━━ EXTRACTED INFORMATION
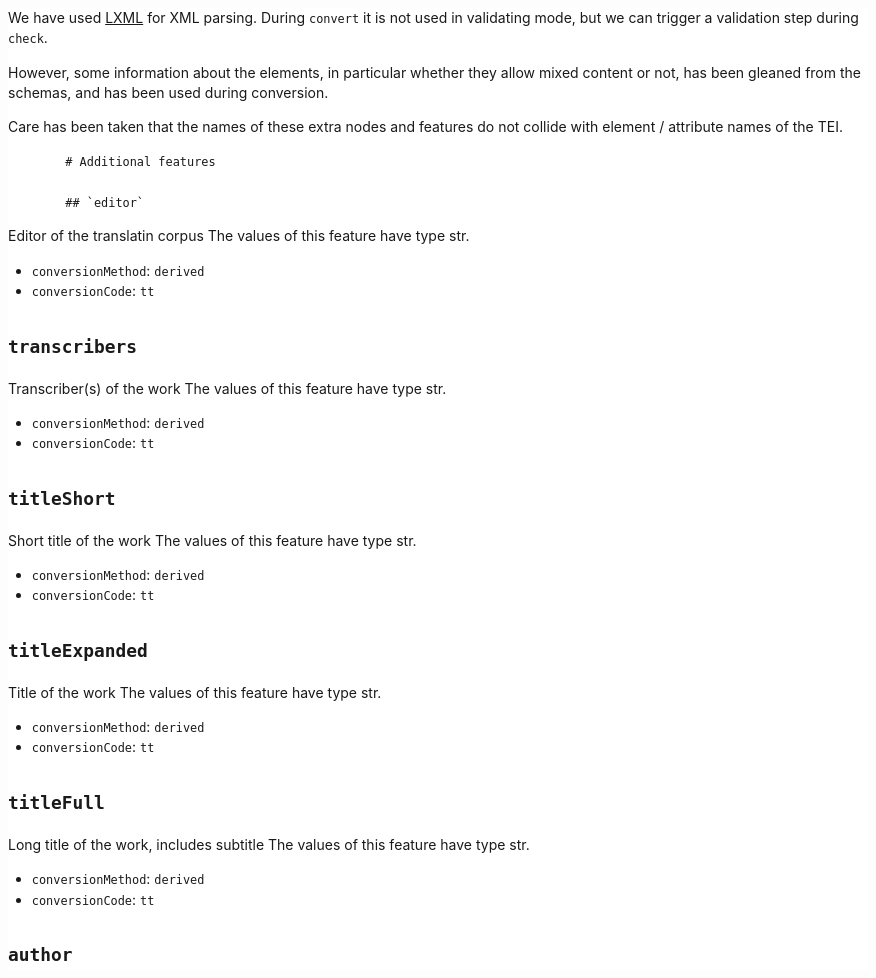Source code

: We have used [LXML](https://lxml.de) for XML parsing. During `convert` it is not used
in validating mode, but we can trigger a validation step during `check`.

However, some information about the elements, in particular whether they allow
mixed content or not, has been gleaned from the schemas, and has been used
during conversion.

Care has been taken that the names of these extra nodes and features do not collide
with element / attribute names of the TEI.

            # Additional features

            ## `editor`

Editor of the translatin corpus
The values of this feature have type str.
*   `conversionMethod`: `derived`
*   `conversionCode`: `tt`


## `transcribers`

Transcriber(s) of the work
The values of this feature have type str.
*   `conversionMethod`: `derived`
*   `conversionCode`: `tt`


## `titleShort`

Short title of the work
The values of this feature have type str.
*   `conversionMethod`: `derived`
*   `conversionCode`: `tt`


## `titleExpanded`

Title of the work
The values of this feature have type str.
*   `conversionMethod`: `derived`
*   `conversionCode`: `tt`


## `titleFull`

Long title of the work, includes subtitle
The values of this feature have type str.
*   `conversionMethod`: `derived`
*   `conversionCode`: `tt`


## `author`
━━━━
TASK INSTRUCTIONS: Find the word "been" in the listing above, then copy each line where it turns up.

RESULT:
mixed content or not, has been gleaned from the schemas, and has been used
Care has been taken that the names of these extra nodes and features do not collide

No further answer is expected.